So I got some disturbing news yesterday. Today I got more of the details.
On the one hand, this is another “Everybody in life makes choices” kind of post. On the other hand, well, you hate to be the person who made the first bad choice that led to the next bad choice that finally led to the worst bad choice.
The bad news comes from Laurie, back in Walla Walla.
On Sunday night she posted to Facebook that her daughter L was in the hospital because a horse had rolled on her. I immediately felt that horrible plunge in my belly—Oh God, Otto—followed by logic. OF COURSE it wasn’t Otto. L is just a kid, she has other kid-appropriate horses that she rides. It was probably the trusty old horse, Nugget. He probably slipped and fell in the mud and broke her leg. Bad luck. Better send Laurie a note.
Yesterday, an update: L’s pelvis is broken. She is in too much pain to sleep, even at the hospital, even with drugs. She needs full-time care. Laurie, who was already in a bad place financially, is facing down massive hospital bills and is looking for home medical supplies for after L is discharged. She will be bedridden for weeks, potentially.
I felt so terrible for Laurie. All the things she has gone through. Her own health problems and life challenges. Her difficult ex. Her problems with her neighbors and the county. She is such a survivor, and yet these things keep happening to her. It’s like she can’t catch a break.
Of course, when you spend a lot of time with horses, you take the chance of getting hurt. I think most horse people have accepted that the odds of never being in a horse-related accident are slim to none. If it wasn't this horse, this day, it would be another horse on another day. Sooner or later, your number is up.
But. Today, I got the news that I had been dreading. I really had shut the possibility out of my mind, because it was just too awful to contemplate:
“People who know us and our horses have been tentatively asking "which horse was it?" NO, it was not any of [L's] most dearly beloveds, Nugget, Jerry, and Scout. It was not any of my lesson horses. It was Otto, my high-spirited endurance horse.”
“She got him out, groomed him....he fell asleep at the hitching post...saddled him, donned the mandatory helmet (good girl!)...and had just been trotting him happily around the yard when "it" happened. Neither of us really knows what "it" was. She had gone by with a big smile saying what fun and how "noodly" he is (he IS noodly, at first....in his oh-so-Arab way he looks around at everything and goes through this little series of back-and-forth sideways spooks before he gets his focus. The first two miles of any endurance race are like that with him, then he goes to work and it's all business. Well....she was passing me for maybe the third time....went right by me...touching distance....when he suddenly seemed to plant and scramble backwards like something had startled him, losing his balance and going up at the same time.”
“She fell off backwards when he hit the vertical, still holding the reins. There was a sick moment where I saw her clearly, on the ground, her legs spread, on her back, still holding the right rein, and him teetering on his hind legs. I remember praying for him to fall away from her. Then his right hind seemed to shoot forward out from under him. It had rained earlier, and the grass and wood chips were slick. So there he teetered, then down he came with a sickening crack. I hoped the crack was the saddle, but it wasn't. He had to roll back and forth to get momentum to get back up, and that roll was back and forth across [L’s] torso and legs.”
Of course I feel guilty. But it is more than that. Emotions are funny things. My decision to give Otto up has been validated yet again. He was always unpredictable and unstable. He certainly did buck and rear when he was upset. Everything was a potential trigger. This "accident" was classic Otto behavior taken to its inevitable conclusion.
Foremost in my mind: It could have been me. If I hadn’t given Otto up, it could have been me in that hospital bed. Me in that pain. Me with the financial burden. Me with the nightmares.

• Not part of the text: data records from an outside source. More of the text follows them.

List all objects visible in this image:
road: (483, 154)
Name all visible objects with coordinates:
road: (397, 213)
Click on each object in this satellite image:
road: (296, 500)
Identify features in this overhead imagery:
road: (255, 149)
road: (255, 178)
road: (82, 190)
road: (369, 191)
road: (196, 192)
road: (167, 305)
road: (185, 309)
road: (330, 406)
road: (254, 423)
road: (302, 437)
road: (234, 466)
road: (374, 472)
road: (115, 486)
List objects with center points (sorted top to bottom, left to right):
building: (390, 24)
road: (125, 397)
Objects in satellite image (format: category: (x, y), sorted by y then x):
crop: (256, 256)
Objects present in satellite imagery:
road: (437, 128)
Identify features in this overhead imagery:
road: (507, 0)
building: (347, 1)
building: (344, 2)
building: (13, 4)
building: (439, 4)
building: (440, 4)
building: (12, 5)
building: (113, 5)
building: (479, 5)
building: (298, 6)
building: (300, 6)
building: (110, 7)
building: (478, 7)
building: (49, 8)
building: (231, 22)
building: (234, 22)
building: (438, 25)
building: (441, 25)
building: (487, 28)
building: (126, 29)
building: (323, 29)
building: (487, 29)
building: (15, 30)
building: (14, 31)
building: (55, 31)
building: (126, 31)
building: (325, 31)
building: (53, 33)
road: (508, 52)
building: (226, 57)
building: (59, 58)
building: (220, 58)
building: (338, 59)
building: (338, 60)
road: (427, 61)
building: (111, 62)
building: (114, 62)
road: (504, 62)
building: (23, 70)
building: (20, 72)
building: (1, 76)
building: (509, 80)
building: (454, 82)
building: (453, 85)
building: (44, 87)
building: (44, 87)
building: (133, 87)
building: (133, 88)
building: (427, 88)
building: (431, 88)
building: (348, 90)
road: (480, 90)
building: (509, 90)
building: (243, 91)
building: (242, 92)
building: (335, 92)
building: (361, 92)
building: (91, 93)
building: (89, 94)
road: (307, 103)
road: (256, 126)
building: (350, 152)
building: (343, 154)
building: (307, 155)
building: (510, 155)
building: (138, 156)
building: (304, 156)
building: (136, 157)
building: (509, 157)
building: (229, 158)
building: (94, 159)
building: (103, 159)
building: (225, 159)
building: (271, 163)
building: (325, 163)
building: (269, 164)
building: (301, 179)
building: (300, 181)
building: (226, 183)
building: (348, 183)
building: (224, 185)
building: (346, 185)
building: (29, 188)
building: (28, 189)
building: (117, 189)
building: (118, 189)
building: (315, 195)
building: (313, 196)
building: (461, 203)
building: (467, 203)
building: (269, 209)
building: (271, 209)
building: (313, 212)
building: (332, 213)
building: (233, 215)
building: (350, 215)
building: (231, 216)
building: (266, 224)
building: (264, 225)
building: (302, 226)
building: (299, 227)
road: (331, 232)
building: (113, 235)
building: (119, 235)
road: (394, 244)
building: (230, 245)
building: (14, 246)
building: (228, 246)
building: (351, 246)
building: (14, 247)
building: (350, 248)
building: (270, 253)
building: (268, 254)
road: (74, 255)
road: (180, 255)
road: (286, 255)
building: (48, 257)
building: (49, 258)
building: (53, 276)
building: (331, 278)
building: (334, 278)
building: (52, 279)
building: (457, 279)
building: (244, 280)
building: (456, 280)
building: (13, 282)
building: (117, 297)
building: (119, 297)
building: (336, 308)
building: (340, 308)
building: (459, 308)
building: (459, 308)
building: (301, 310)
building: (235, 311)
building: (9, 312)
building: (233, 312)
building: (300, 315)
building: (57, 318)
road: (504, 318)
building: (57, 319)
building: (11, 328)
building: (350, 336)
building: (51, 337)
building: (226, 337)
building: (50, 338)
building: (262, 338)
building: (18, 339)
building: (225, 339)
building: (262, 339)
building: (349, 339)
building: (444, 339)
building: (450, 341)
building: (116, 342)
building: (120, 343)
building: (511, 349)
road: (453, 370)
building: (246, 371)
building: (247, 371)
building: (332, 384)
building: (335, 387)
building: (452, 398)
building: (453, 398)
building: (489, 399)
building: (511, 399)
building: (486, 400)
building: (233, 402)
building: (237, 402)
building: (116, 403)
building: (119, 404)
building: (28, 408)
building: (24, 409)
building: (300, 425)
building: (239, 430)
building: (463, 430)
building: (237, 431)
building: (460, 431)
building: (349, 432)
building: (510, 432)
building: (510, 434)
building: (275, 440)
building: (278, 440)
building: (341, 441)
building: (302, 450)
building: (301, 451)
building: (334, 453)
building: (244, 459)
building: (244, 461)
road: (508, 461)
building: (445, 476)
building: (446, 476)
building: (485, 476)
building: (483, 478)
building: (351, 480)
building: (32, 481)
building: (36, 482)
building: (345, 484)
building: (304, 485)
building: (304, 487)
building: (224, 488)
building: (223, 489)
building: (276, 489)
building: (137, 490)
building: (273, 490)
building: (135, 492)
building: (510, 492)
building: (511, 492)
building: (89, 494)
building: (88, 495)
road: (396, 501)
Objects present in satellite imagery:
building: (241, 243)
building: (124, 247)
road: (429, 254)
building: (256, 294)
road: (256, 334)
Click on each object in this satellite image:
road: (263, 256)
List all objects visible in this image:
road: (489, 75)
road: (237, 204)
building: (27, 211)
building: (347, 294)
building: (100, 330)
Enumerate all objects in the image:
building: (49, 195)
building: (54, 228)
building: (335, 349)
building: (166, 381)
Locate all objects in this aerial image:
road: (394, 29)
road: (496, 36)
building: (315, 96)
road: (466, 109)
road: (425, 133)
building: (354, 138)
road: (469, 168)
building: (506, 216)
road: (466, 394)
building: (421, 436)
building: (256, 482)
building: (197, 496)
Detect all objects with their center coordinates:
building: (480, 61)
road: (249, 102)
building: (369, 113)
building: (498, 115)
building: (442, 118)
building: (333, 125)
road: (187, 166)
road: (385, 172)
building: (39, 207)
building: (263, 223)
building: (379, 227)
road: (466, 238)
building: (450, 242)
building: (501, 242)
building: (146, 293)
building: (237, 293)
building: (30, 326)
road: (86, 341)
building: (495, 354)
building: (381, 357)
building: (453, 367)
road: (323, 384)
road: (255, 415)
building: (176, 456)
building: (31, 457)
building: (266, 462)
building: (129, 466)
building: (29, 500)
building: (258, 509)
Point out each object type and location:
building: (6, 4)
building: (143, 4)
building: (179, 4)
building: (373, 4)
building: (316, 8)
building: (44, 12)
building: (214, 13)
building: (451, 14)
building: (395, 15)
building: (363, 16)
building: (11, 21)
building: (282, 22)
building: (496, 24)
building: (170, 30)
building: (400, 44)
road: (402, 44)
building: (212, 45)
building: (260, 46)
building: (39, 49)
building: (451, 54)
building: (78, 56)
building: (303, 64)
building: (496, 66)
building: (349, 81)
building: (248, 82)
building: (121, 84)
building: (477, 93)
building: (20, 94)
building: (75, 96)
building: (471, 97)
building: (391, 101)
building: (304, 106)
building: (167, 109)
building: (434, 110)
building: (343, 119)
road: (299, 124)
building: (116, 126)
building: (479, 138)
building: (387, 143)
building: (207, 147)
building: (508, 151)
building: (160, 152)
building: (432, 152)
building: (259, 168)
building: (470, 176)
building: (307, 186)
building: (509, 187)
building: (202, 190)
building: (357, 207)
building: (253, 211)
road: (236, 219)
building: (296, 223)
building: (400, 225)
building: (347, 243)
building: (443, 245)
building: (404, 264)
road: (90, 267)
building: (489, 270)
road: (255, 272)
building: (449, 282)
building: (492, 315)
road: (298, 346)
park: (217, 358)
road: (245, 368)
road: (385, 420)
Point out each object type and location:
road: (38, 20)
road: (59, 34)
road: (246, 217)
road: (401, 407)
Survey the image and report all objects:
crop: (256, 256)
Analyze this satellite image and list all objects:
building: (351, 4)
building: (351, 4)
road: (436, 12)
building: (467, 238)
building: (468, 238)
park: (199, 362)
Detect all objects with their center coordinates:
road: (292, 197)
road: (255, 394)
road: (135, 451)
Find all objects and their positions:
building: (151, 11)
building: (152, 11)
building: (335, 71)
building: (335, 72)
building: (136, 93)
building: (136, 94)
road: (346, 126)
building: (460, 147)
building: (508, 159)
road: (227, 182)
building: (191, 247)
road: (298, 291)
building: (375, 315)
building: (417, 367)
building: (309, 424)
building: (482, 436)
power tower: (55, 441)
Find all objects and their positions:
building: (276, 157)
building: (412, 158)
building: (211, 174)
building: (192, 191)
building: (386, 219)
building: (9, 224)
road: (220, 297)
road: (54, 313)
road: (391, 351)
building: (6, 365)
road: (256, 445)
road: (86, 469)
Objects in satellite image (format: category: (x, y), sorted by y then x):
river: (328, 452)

Second-foremost: I sold Laurie this horse. Yes, she knew what he was like and why I was selling him, but I still feel sick to think that Laurie wrote me a check a few years ago… only to take on this burden.
I feel like I sold her a loaded gun. Yes, she was aware that it was a gun and that it was loaded, but I don't feel like her foreknowledge really absolves me. The safest choice—the most ethical choice, the most socially responsible, love-thy-neighbor, no-man-is-an-island choice—would have been to keep the weapon locked away... or to destroy it.
Because the alternative is to trade it for lucre and live with the consequences.